*EXERCISE OBJECTIVE*. Tally the lines containing "knee" in this data. Respond with the tally alone.

Stored items:
※ ※ ※
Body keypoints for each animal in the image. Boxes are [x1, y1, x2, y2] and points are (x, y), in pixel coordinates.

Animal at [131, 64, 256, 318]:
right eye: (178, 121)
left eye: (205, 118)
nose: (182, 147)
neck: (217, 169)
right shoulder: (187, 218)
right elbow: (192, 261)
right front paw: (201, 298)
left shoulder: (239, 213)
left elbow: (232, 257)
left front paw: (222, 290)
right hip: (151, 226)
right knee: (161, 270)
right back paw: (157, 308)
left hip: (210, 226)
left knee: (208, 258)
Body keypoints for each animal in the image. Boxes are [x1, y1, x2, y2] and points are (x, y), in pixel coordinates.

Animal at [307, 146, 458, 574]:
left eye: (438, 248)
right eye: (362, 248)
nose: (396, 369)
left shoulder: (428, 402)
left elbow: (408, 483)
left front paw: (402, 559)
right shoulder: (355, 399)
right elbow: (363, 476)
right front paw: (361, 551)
※ ※ ※
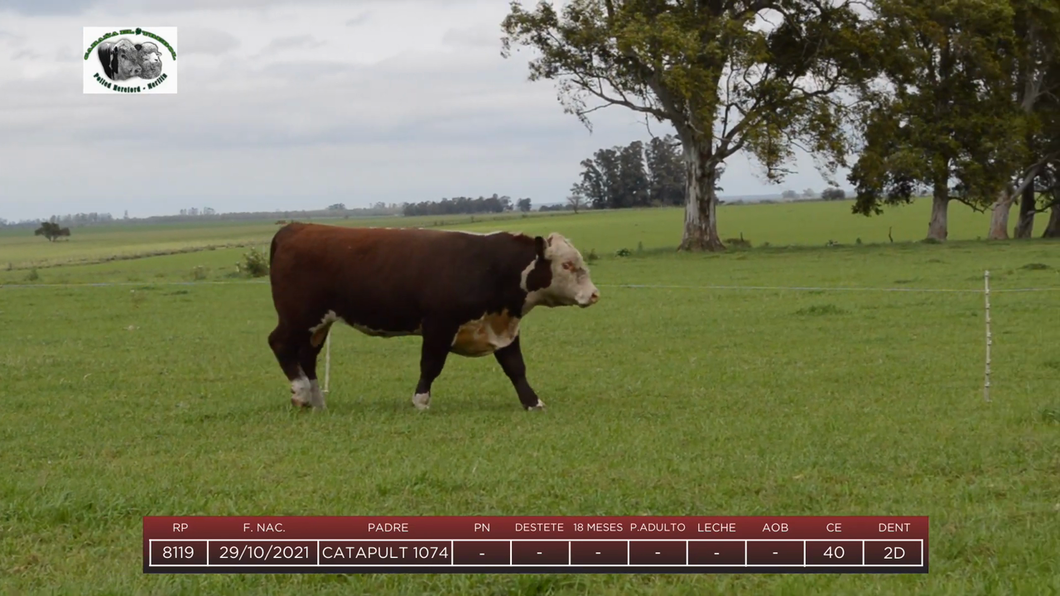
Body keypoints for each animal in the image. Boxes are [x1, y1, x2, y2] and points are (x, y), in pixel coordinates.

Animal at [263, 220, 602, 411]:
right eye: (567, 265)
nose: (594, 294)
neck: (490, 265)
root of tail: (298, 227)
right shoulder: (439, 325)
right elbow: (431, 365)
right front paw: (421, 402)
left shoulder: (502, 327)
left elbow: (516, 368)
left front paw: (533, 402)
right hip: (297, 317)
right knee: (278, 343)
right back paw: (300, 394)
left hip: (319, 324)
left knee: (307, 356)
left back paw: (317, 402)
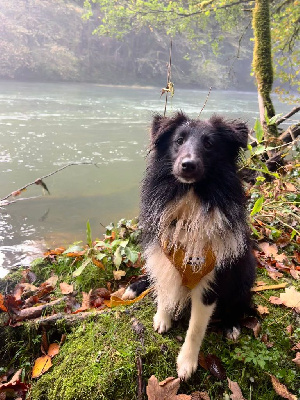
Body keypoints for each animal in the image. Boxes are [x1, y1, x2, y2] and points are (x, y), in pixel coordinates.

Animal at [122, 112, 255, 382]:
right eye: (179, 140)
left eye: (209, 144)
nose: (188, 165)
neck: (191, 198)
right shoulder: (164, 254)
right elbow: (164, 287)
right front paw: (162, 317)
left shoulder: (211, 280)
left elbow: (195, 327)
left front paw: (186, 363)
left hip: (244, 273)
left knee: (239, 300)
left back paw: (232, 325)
※ ※ ※
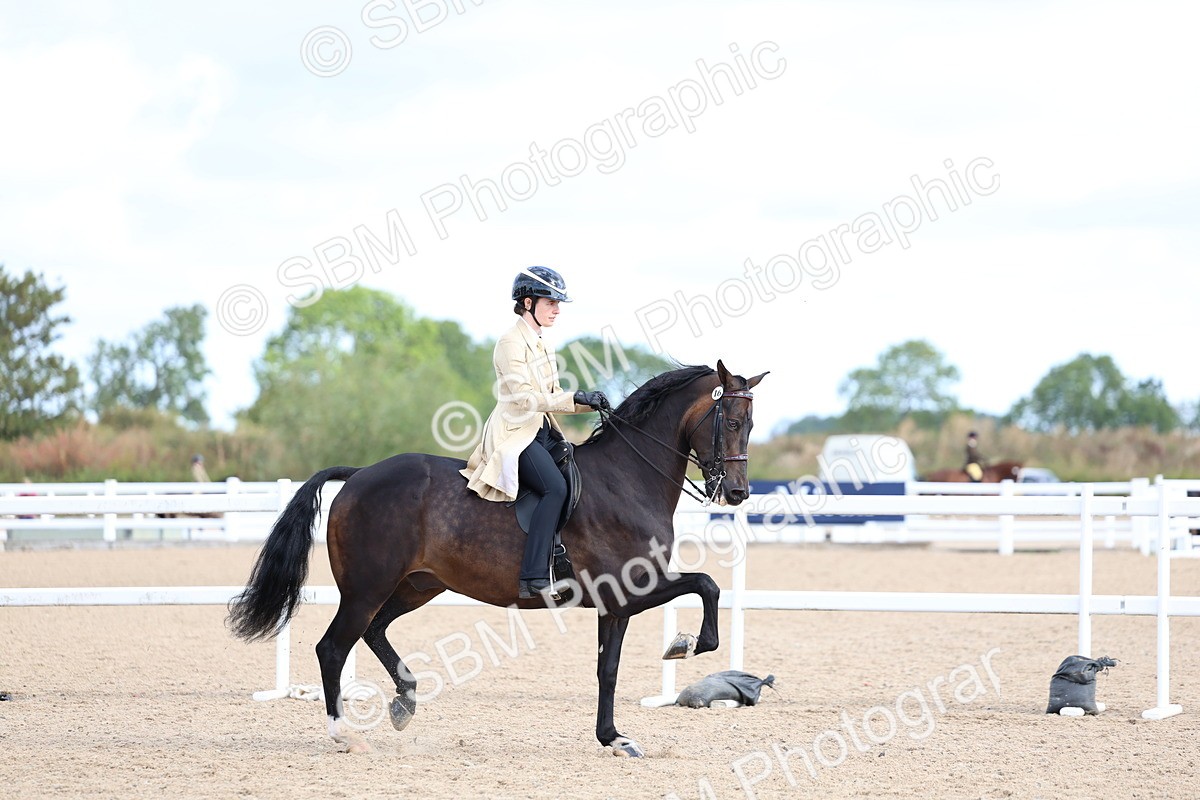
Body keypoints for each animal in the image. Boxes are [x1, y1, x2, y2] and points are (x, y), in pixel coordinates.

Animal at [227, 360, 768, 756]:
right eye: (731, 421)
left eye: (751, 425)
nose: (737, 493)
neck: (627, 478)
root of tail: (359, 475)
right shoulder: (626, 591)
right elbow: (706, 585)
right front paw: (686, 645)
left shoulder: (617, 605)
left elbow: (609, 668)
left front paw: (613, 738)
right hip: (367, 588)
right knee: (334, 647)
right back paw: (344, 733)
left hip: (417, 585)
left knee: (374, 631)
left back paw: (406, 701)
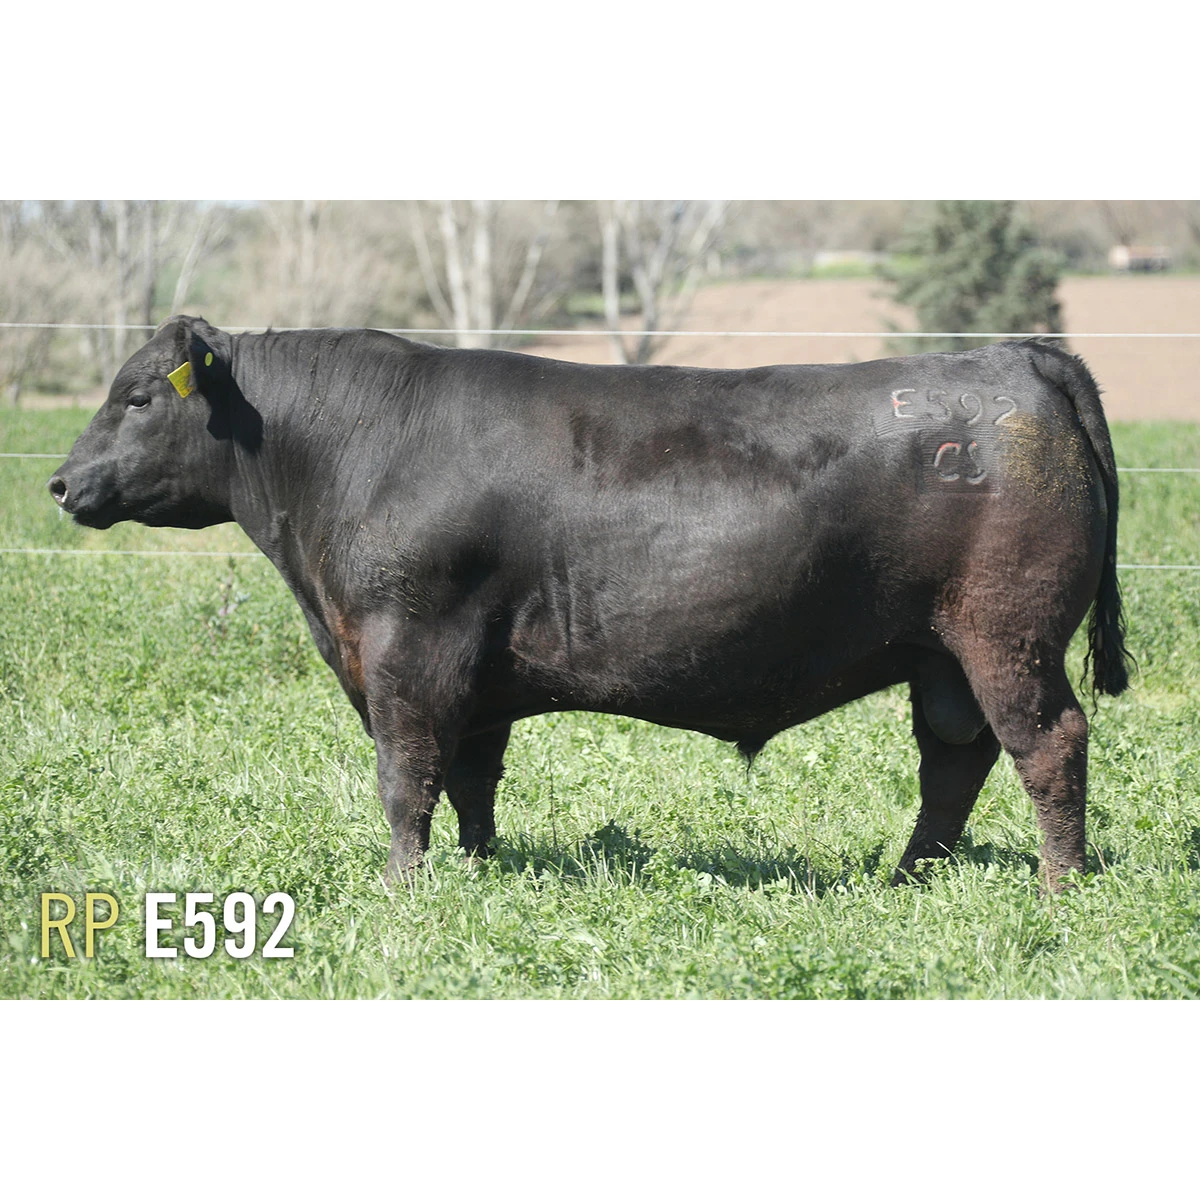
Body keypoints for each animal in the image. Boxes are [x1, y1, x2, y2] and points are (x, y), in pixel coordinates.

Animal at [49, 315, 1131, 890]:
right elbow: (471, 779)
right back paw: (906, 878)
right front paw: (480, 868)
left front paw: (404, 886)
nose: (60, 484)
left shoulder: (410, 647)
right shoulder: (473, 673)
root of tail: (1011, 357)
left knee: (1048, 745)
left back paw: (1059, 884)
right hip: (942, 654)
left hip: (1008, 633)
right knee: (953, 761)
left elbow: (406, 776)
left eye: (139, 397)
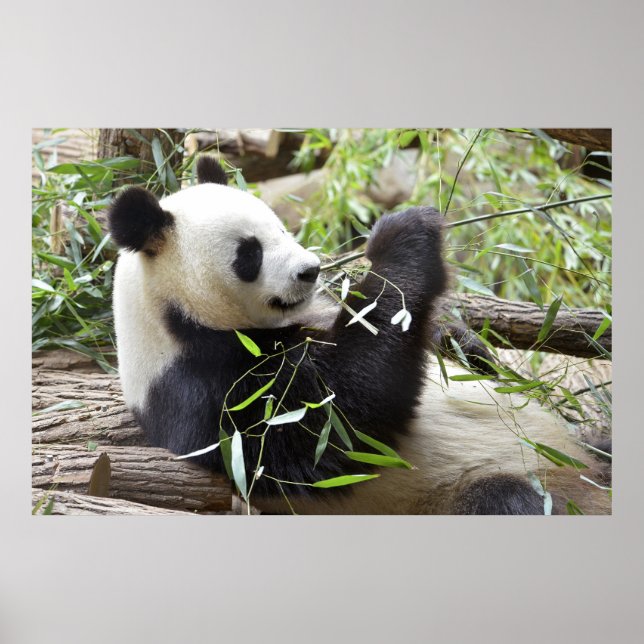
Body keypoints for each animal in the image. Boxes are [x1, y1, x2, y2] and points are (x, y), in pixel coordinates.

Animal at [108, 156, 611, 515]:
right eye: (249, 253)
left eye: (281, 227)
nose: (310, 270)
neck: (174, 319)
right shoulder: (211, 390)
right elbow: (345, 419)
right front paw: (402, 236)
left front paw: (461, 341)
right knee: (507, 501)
※ ※ ※
*RESULT OF THIS EXERCISE*. 10